By April 1946, however, the Stalinists were prepared for a unification. The Berlin leadership of the SPD rapidly agreed. Schumacher and the rest of the SPD leaders who resided in the sectors of the country controlled by Britain, France and the US, opposed the deal from the standpoint of open anticommunism, fearing that it could cut across their orientation to the imperialist powers.

As the WSWS has explained, the SED represented a “fusing of two bureaucracies.” This was possible because the SPD and KPD agreed on the fundamental political questions: the suppression of the political independence of the working class and the establishment of a bureaucratic state.

100 years ago: US pledges to dominate Latin America

On April 19, 1921 President Warren G. Harding pledged to go to war if necessary “for the historical principle of the Monroe Doctrine,” at a ceremony dedicating a statue to the Lattin American bourgeois nationalist leader of the early 19th century, Simon Bolivar. The statue had been given to the United States by the government of Venezuela.

The Monroe Doctrine was pronounced during the administration of James Monroe (1817–1825). It was initially directed against European efforts to impose new colonies after the breakup of the Spanish Empire.
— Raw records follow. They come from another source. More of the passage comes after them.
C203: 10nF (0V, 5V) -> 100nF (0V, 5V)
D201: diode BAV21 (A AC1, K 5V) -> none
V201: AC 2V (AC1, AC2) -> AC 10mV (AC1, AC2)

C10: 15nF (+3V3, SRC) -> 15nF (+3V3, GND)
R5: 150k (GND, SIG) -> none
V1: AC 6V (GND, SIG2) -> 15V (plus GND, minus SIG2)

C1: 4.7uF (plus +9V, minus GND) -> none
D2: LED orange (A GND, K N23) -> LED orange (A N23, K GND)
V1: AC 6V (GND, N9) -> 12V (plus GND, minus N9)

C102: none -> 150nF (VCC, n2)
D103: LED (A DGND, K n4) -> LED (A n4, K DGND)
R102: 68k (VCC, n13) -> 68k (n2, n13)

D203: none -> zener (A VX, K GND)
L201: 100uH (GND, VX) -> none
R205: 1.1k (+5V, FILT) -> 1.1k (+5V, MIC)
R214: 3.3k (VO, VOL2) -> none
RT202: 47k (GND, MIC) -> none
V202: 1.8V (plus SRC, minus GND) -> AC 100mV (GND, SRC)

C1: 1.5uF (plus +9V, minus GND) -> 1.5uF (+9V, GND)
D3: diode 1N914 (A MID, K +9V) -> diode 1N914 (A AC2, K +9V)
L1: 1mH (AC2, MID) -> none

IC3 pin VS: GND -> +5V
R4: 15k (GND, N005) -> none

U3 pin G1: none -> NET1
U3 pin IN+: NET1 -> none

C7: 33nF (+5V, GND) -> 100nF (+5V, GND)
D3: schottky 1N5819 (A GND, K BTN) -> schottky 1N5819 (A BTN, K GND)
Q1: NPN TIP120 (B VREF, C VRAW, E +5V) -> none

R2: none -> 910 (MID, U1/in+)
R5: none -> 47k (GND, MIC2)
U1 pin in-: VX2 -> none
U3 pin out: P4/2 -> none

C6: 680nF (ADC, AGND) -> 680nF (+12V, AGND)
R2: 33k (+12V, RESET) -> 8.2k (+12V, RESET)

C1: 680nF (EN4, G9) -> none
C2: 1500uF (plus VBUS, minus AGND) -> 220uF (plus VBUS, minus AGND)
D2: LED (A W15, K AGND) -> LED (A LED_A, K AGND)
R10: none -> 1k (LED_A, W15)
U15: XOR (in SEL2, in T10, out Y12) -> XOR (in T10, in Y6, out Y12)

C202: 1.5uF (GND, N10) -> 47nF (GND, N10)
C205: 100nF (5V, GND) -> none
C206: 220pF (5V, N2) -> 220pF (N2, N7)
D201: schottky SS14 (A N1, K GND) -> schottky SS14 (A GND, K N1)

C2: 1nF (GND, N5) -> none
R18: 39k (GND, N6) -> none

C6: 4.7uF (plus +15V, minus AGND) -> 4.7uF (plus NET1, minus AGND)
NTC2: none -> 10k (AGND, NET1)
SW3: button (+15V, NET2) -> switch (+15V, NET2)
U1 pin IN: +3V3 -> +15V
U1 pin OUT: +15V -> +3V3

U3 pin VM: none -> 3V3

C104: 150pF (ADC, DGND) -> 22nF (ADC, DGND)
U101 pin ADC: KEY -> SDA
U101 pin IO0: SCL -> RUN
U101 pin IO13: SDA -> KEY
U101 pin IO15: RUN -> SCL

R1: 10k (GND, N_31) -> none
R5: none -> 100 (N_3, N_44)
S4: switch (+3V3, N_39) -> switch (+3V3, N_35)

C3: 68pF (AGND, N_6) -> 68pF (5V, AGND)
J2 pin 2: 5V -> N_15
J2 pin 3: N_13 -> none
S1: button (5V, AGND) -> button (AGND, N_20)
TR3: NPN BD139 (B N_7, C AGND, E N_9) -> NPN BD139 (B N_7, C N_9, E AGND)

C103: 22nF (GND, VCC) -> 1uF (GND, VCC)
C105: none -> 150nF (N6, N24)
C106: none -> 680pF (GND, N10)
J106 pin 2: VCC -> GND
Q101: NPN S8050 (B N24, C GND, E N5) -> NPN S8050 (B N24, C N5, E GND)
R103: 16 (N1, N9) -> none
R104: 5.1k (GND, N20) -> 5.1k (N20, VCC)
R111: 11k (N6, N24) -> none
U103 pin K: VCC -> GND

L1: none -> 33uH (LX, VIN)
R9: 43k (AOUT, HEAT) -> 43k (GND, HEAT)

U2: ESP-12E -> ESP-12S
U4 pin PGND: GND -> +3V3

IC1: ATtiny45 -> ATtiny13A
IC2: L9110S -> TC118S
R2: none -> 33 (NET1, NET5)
But by the early 20th century it had been transformed into a doctrine that upheld the “right” of the United States alone to the imperialist domination of the people and resources of Latin America.

In a testament to hypocrisy, Harding declared, “The history of the generations since that doctrine was proclaimed has proved that we never intended it selfishly: that we had no dreams of exploitation.” The 20th century would, in fact, be characterized by the brutal realization of US imperialism’s dreams of the domination of Latin America both economically and militarily.

Harding continued, in a reference to the American intervention in Europe during the First World War, “The history of the last decade must certainly have convinced the world that we will stand to fight, if necessary, to protect this continent and these sturdy young democracies from oppression and tyranny.”

During the Harding administration, US troops were deployed in Haiti, Cuba, the Dominican Republic, Panama and Costa Rica, and had only been recently withdrawn from Mexico, Guatemala and Honduras.

Most of the Latin American states had sent representatives to the ceremony unveiling the statue of Bolivar. They enthusiastically applauded Harding’s remarks.